[Recorded data]
┌──
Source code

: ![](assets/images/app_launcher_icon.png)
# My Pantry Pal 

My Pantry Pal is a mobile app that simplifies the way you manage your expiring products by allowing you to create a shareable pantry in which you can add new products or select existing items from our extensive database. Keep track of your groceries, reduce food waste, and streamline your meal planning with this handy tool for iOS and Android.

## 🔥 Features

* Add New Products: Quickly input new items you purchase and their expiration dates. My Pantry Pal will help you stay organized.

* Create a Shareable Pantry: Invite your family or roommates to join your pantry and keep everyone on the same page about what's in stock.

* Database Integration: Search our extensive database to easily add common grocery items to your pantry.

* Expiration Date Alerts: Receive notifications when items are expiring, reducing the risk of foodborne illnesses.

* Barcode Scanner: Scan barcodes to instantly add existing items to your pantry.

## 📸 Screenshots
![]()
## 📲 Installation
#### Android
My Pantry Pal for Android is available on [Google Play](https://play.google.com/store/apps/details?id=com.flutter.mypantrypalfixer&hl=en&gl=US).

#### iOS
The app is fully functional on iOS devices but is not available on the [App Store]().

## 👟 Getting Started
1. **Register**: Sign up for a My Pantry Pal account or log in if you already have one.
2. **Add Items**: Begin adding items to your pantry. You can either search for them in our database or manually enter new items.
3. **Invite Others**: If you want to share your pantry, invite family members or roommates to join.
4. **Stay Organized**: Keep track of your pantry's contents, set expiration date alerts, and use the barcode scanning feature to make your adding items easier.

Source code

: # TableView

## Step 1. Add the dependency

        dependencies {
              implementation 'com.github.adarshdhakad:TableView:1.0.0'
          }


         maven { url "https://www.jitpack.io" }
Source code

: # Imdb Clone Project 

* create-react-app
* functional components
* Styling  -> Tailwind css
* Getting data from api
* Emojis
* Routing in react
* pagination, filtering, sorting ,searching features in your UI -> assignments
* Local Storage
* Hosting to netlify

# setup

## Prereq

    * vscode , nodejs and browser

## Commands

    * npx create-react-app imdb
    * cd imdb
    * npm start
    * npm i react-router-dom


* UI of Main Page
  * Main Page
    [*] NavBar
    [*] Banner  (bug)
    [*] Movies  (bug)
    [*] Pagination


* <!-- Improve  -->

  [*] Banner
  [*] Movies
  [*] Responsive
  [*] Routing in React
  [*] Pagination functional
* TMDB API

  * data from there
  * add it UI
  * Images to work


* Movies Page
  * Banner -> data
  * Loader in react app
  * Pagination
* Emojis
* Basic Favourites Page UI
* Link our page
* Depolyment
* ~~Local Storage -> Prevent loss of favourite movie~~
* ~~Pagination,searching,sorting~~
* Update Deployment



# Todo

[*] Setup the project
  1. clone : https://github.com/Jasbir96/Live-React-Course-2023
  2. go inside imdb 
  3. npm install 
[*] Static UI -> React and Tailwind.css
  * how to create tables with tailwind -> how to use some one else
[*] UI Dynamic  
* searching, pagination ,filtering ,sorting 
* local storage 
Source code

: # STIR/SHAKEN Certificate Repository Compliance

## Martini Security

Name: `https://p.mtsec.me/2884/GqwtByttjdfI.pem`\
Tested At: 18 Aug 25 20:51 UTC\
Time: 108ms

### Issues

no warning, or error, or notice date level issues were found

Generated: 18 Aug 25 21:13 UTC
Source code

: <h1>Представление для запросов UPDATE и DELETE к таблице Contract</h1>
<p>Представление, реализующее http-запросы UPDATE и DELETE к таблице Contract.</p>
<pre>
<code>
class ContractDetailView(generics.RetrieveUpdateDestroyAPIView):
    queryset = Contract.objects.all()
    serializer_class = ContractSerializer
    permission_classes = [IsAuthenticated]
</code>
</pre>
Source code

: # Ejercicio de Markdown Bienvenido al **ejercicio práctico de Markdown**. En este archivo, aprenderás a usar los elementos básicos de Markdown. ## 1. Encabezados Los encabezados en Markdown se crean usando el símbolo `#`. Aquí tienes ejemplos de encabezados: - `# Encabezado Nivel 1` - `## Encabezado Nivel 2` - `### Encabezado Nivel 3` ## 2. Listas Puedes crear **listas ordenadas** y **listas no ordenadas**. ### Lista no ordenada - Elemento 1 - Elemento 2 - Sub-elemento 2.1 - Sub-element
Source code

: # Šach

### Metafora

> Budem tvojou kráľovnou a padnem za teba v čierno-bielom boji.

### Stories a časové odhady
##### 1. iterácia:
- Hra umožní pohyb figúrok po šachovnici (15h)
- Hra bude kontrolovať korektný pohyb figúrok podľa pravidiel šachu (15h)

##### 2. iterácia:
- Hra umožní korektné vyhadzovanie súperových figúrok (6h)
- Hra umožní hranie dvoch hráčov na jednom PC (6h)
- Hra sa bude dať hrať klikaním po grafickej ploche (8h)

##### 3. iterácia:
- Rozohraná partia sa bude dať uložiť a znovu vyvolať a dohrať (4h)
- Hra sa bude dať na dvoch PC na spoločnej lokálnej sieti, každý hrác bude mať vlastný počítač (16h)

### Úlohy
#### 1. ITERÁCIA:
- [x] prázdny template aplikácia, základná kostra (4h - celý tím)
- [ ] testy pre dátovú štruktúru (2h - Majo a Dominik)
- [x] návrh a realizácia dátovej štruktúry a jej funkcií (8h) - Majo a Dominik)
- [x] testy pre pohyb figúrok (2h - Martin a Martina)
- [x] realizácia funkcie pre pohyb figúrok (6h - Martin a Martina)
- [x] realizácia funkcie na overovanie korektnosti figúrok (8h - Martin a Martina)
└──
• Task directions:
Write out each entry again, word for word.

• Answer section:
Source code

: ![](assets/images/app_launcher_icon.png)
# My Pantry Pal 

My Pantry Pal is a mobile app that simplifies the way you manage your expiring products by allowing you to create a shareable pantry in which you can add new products or select existing items from our extensive database. Keep track of your groceries, reduce food waste, and streamline your meal planning with this handy tool for iOS and Android.

## 🔥 Features

* Add New Products: Quickly input new items you purchase and their expiration dates. My Pantry Pal will help you stay organized.

* Create a Shareable Pantry: Invite your family or roommates to join your pantry and keep everyone on the same page about what's in stock.

* Database Integration: Search our extensive database to easily add common grocery items to your pantry.

* Expiration Date Alerts: Receive notifications when items are expiring, reducing the risk of foodborne illnesses.

* Barcode Scanner: Scan barcodes to instantly add existing items to your pantry.

## 📸 Screenshots
![]()
## 📲 Installation
#### Android
My Pantry Pal for Android is available on [Google Play](https://play.google.com/store/apps/details?id=com.flutter.mypantrypalfixer&hl=en&gl=US).

#### iOS
The app is fully functional on iOS devices but is not available on the [App Store]().

## 👟 Getting Started
1. **Register**: Sign up for a My Pantry Pal account or log in if you already have one.
2. **Add Items**: Begin adding items to your pantry. You can either search for them in our database or manually enter new items.
3. **Invite Others**: If you want to share your pantry, invite family members or roommates to join.
4. **Stay Organized**: Keep track of your pantry's contents, set expiration date alerts, and use the barcode scanning feature to make your adding items easier.

Source code

: # TableView

## Step 1. Add the dependency

        dependencies {
              implementation 'com.github.adarshdhakad:TableView:1.0.0'
          }


         maven { url "https://www.jitpack.io" }
Source code

: # Imdb Clone Project 

* create-react-app
* functional components
* Styling  -> Tailwind css
* Getting data from api
* Emojis
* Routing in react
* pagination, filtering, sorting ,searching features in your UI -> assignments
* Local Storage
* Hosting to netlify

# setup

## Prereq

    * vscode , nodejs and browser

## Commands

    * npx create-react-app imdb
    * cd imdb
    * npm start
    * npm i react-router-dom


* UI of Main Page
  * Main Page
    [*] NavBar
    [*] Banner  (bug)
    [*] Movies  (bug)
    [*] Pagination


* <!-- Improve  -->

  [*] Banner
  [*] Movies
  [*] Responsive
  [*] Routing in React
  [*] Pagination functional
* TMDB API

  * data from there
  * add it UI
  * Images to work


* Movies Page
  * Banner -> data
  * Loader in react app
  * Pagination
* Emojis
* Basic Favourites Page UI
* Link our page
* Depolyment
* ~~Local Storage -> Prevent loss of favourite movie~~
* ~~Pagination,searching,sorting~~
* Update Deployment



# Todo

[*] Setup the project
  1. clone : https://github.com/Jasbir96/Live-React-Course-2023
  2. go inside imdb 
  3. npm install 
[*] Static UI -> React and Tailwind.css
  * how to create tables with tailwind -> how to use some one else
[*] UI Dynamic  
* searching, pagination ,filtering ,sorting 
* local storage 
Source code

: # STIR/SHAKEN Certificate Repository Compliance

## Martini Security

Name: `https://p.mtsec.me/2884/GqwtByttjdfI.pem`\
Tested At: 18 Aug 25 20:51 UTC\
Time: 108ms

### Issues

no warning, or error, or notice date level issues were found

Generated: 18 Aug 25 21:13 UTC
Source code

: <h1>Представление для запросов UPDATE и DELETE к таблице Contract</h1>
<p>Представление, реализующее http-запросы UPDATE и DELETE к таблице Contract.</p>
<pre>
<code>
class ContractDetailView(generics.RetrieveUpdateDestroyAPIView):
    queryset = Contract.objects.all()
    serializer_class = ContractSerializer
    permission_classes = [IsAuthenticated]
</code>
</pre>
Source code

: # Ejercicio de Markdown Bienvenido al **ejercicio práctico de Markdown**. En este archivo, aprenderás a usar los elementos básicos de Markdown. ## 1. Encabezados Los encabezados en Markdown se crean usando el símbolo `#`. Aquí tienes ejemplos de encabezados: - `# Encabezado Nivel 1` - `## Encabezado Nivel 2` - `### Encabezado Nivel 3` ## 2. Listas Puedes crear **listas ordenadas** y **listas no ordenadas**. ### Lista no ordenada - Elemento 1 - Elemento 2 - Sub-elemento 2.1 - Sub-element
Source code

: # Šach

### Metafora

> Budem tvojou kráľovnou a padnem za teba v čierno-bielom boji.

### Stories a časové odhady
##### 1. iterácia:
- Hra umožní pohyb figúrok po šachovnici (15h)
- Hra bude kontrolovať korektný pohyb figúrok podľa pravidiel šachu (15h)

##### 2. iterácia:
- Hra umožní korektné vyhadzovanie súperových figúrok (6h)
- Hra umožní hranie dvoch hráčov na jednom PC (6h)
- Hra sa bude dať hrať klikaním po grafickej ploche (8h)

##### 3. iterácia:
- Rozohraná partia sa bude dať uložiť a znovu vyvolať a dohrať (4h)
- Hra sa bude dať na dvoch PC na spoločnej lokálnej sieti, každý hrác bude mať vlastný počítač (16h)

### Úlohy
#### 1. ITERÁCIA:
- [x] prázdny template aplikácia, základná kostra (4h - celý tím)
- [ ] testy pre dátovú štruktúru (2h - Majo a Dominik)
- [x] návrh a realizácia dátovej štruktúry a jej funkcií (8h) - Majo a Dominik)
- [x] testy pre pohyb figúrok (2h - Martin a Martina)
- [x] realizácia funkcie pre pohyb figúrok (6h - Martin a Martina)
- [x] realizácia funkcie na overovanie korektnosti figúrok (8h - Martin a Martina)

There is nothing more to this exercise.